(Page text):
------------------------------

Tag	length	AM_DO tag	AM_DO	SC_DO tag	SC_DO	AM_DO tag	AM_DO	SC_DO tag	SC_DO
'AB'		See ISO/IEC 7816-4 [12]		See ISO/IEC 7816-4 [12]		See ISO/IEC 7816-4 [12]		See ISO/IEC 7816-4 [12]

An example using the expanded format coding is given in Annex E.

9.2.7 Access rule referencing p. 72

Access rules may be shared between files in the UICC by referencing. This is accomplished by storing the security attributes in the expanded format in a linear fixed file, the Access Rule Reference(EFARR) in the UICC. The structure of the EFARR file is as follows.

Table 9.0b

Record Number (ARR)	Record Content (Access Rule)
'01'	AM_DO\|\|SC_DO₁\|\|SC_DO₂\|\|AM_DO\|\|SC_DO₃\|\|SC_DO₄ …
'02'	AM_DO\|\|SC_DO₁\|\|AM_DO\|\|SC_DO₅\|\|SC_DO₆ …

The referenced format is indicated in the FCP following tag '8B'. The access rule is stored in a file, EFARR. This file is a linear fixed file. Referencing is based on the following two methods:

File ID and record number (File ID, record number).
File ID, SE ID and record number (File ID, SE ID, record number).

The second possibility allows the usage of different access rules in different security environments. When referencing EFARR is based on the file ID, the rules for the location of the access rules are as follows:

For an EF, if the EF(ARR) file with the file ID indicated in tag '8B' cannot be found in the current DF, the parent DF shall be searched for EF(ARR). This process shall continue until the EF(ARR) is found or until an ADF or the MF is reached.

------------------------------

(Tasks):
1 - Could you copy the section of the UICC access-rule text starting with "For an EF, if" and going on through "MF is reached."?
2 - Can you carry the UICC access-rule text forward from its final sentence?

------------------------------

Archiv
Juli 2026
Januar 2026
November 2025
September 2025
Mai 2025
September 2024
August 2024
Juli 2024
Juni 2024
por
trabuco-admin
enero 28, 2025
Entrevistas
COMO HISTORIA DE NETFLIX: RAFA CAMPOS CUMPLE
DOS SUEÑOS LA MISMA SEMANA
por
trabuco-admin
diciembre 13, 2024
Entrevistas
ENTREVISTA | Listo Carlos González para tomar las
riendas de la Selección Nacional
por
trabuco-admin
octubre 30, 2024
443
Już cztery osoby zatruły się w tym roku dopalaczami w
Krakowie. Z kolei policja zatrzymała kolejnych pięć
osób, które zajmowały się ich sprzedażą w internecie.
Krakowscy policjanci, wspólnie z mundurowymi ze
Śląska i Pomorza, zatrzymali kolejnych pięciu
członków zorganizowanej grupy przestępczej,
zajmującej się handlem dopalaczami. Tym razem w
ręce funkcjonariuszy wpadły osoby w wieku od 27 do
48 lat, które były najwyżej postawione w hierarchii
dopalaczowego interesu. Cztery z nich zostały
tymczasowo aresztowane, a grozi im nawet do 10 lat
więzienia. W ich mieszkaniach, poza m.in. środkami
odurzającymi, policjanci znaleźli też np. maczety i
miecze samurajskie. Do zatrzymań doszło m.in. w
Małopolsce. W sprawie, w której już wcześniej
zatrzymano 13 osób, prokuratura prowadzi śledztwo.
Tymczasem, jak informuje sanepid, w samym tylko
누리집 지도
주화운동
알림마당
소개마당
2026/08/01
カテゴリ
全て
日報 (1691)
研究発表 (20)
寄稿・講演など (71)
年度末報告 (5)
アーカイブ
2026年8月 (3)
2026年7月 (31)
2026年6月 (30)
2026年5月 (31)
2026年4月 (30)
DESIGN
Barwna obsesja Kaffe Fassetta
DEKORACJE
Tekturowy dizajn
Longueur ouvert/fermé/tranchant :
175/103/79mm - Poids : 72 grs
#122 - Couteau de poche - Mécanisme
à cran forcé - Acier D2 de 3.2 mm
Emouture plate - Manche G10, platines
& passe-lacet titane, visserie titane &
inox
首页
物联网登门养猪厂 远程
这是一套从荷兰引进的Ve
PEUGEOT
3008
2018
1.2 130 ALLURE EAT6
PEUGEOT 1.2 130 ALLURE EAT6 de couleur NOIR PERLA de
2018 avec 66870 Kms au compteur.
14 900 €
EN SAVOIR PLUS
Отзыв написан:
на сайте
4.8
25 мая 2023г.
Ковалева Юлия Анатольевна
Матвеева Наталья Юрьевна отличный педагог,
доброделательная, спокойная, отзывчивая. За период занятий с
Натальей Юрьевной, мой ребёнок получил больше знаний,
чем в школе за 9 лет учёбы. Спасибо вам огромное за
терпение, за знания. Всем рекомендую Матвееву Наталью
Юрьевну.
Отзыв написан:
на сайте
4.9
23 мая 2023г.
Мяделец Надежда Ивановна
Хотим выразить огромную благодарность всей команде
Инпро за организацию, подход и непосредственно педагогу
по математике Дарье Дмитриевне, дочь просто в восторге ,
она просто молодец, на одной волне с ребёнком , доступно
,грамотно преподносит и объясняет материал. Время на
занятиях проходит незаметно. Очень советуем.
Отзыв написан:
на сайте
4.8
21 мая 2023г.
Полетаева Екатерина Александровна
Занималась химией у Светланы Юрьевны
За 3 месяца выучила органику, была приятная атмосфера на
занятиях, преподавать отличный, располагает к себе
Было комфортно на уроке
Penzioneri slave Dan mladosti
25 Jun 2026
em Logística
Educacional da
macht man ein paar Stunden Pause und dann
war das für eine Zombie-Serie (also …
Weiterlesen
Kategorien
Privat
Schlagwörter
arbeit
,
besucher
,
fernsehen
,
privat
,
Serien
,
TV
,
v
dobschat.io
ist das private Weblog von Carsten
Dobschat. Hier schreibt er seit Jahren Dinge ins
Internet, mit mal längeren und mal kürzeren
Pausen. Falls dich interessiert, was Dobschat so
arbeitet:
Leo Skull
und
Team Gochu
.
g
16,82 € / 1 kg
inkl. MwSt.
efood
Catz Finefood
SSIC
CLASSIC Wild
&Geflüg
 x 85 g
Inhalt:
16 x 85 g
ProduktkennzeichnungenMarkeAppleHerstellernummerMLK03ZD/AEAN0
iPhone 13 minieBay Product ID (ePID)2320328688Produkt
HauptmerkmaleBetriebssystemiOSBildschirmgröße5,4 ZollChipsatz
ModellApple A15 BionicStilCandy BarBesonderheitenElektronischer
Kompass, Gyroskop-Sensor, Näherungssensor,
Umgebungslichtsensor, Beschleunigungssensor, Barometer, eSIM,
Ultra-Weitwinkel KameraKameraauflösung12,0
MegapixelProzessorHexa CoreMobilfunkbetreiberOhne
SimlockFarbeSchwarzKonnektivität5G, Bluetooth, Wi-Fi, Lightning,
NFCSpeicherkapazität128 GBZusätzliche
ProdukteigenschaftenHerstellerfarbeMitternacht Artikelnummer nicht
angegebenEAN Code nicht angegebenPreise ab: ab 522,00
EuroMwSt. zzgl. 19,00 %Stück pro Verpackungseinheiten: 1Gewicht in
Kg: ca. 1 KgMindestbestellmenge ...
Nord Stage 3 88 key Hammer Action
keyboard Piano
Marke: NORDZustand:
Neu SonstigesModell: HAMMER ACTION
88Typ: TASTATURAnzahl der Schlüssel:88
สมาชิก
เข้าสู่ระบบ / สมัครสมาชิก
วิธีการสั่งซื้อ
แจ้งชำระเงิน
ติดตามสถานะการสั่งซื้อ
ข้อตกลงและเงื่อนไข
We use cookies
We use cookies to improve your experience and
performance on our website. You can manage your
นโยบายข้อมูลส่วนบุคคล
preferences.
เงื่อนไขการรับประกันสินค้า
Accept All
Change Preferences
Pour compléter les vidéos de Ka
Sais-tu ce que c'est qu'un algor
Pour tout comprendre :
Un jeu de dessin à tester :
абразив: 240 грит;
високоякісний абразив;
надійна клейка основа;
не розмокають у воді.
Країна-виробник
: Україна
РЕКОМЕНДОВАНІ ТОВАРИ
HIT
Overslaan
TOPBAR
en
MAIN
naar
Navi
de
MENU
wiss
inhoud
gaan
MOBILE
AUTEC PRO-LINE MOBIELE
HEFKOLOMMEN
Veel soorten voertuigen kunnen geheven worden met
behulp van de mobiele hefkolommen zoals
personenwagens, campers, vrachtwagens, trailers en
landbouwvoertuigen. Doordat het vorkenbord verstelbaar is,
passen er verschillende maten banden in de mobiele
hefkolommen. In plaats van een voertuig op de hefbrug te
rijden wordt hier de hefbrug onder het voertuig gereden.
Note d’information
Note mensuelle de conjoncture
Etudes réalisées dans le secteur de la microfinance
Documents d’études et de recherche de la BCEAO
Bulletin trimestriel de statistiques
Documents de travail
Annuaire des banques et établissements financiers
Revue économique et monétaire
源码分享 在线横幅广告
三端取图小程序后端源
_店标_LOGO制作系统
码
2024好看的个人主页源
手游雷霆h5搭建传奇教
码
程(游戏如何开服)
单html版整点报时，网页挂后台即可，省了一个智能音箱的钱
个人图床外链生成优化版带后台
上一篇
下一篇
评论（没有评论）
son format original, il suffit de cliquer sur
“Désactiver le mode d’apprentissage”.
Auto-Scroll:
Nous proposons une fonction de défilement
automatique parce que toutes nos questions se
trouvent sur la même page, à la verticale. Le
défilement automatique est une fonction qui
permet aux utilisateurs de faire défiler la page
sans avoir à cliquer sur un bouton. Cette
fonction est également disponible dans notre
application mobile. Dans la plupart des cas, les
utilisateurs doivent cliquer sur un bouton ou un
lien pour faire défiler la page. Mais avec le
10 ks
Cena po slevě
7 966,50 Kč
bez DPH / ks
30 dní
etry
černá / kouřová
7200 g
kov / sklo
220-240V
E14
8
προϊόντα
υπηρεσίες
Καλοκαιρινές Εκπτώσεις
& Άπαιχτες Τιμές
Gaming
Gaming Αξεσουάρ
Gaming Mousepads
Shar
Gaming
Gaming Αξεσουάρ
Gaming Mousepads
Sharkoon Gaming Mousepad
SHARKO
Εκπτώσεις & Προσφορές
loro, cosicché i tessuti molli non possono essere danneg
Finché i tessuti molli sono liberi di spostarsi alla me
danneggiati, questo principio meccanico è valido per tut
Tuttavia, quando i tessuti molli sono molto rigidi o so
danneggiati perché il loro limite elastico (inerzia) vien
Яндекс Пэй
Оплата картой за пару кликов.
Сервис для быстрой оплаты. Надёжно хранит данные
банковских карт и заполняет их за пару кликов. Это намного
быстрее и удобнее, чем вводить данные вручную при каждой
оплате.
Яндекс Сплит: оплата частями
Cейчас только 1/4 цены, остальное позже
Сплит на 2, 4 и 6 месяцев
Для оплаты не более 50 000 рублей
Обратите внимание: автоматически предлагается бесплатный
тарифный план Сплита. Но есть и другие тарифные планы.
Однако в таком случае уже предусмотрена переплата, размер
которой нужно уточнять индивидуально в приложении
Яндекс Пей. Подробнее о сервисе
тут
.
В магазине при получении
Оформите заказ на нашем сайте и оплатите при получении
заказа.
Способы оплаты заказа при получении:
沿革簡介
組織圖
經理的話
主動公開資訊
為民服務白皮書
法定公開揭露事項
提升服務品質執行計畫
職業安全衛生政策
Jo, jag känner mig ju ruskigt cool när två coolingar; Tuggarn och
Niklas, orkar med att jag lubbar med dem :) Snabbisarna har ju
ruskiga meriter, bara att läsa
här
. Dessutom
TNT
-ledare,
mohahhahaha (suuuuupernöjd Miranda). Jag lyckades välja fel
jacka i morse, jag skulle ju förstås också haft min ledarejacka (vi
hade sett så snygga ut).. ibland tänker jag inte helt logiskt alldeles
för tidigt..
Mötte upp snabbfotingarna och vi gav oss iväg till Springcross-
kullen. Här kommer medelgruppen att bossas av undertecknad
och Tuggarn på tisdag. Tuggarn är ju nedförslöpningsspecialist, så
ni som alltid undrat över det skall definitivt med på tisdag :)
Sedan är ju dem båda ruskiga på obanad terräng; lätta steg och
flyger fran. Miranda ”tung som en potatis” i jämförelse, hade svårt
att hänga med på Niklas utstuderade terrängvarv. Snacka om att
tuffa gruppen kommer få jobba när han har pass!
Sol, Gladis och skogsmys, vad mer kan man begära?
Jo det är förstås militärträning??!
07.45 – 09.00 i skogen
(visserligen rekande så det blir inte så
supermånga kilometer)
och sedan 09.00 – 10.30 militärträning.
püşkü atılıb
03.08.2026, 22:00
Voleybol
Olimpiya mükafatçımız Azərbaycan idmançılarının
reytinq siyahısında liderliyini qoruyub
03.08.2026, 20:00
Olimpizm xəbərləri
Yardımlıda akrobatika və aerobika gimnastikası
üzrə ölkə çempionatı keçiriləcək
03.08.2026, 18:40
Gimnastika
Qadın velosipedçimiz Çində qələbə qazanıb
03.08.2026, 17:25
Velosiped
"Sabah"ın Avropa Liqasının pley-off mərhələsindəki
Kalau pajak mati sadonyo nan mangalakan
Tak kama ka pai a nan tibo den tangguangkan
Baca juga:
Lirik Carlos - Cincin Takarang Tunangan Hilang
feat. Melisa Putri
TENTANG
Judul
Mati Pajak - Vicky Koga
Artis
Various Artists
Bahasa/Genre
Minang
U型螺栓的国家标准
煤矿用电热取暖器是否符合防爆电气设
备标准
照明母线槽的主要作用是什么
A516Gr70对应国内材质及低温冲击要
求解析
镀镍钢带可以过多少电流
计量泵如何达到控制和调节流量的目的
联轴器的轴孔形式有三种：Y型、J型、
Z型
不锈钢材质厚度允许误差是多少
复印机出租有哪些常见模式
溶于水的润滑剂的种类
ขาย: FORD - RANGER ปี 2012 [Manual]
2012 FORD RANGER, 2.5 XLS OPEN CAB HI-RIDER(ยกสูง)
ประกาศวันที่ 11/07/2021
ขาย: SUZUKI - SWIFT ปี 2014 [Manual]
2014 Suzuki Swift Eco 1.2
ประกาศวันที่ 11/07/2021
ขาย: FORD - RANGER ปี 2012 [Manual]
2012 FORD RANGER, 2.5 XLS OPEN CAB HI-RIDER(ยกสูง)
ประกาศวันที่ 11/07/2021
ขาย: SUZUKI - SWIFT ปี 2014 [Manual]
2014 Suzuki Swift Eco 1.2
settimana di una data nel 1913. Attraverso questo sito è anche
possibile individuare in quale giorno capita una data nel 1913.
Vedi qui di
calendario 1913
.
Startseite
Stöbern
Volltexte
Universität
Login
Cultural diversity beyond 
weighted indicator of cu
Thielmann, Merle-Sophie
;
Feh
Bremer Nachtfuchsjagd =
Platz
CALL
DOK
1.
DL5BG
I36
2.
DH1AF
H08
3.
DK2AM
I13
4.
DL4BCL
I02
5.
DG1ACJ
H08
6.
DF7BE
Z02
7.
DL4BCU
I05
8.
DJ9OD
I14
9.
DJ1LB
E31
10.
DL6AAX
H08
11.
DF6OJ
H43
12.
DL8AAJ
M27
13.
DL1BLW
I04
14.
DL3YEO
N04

------------------------------

(Numbered responses):
1 -
For an EF, if the EF(ARR) file with the file ID indicated in tag '8B' cannot be found in the current DF, the parent DF shall be searched for EF(ARR). This process shall continue until the EF(ARR) is found or until an ADF or the MF is reached.

2 -
For a DF, if the EF(ARR) file with the file ID indicated in tag '8B' cannot be found in the parent DF, the grandparent DF shall be searched for EF(ARR). This process shall continue until the EF(ARR) is found or until an ADF or the MF is reached.
For the MF or an ADF, the EF(ARR) file with the file ID indicated in tag '8B' shall be searched under the MF.

The structure of the access rule referencing DO is as follows.

Table 9.0c

Tag	Length	Value
'8B'	'03'	File ID, record number
'8B'	'02' + n x '02'	File ID, SE Id_n1, Record number X, SE Id_n2, Record number Y, etc.

Each record in EfARR contains a sequence of AM_DOs followed by SC_DOs. The content of the record is the rule that applies for access to the selected file. The content of a sample EFARR file is given in Annex F. The option with the SE ID referencing shall be used in an application where several security environments exist.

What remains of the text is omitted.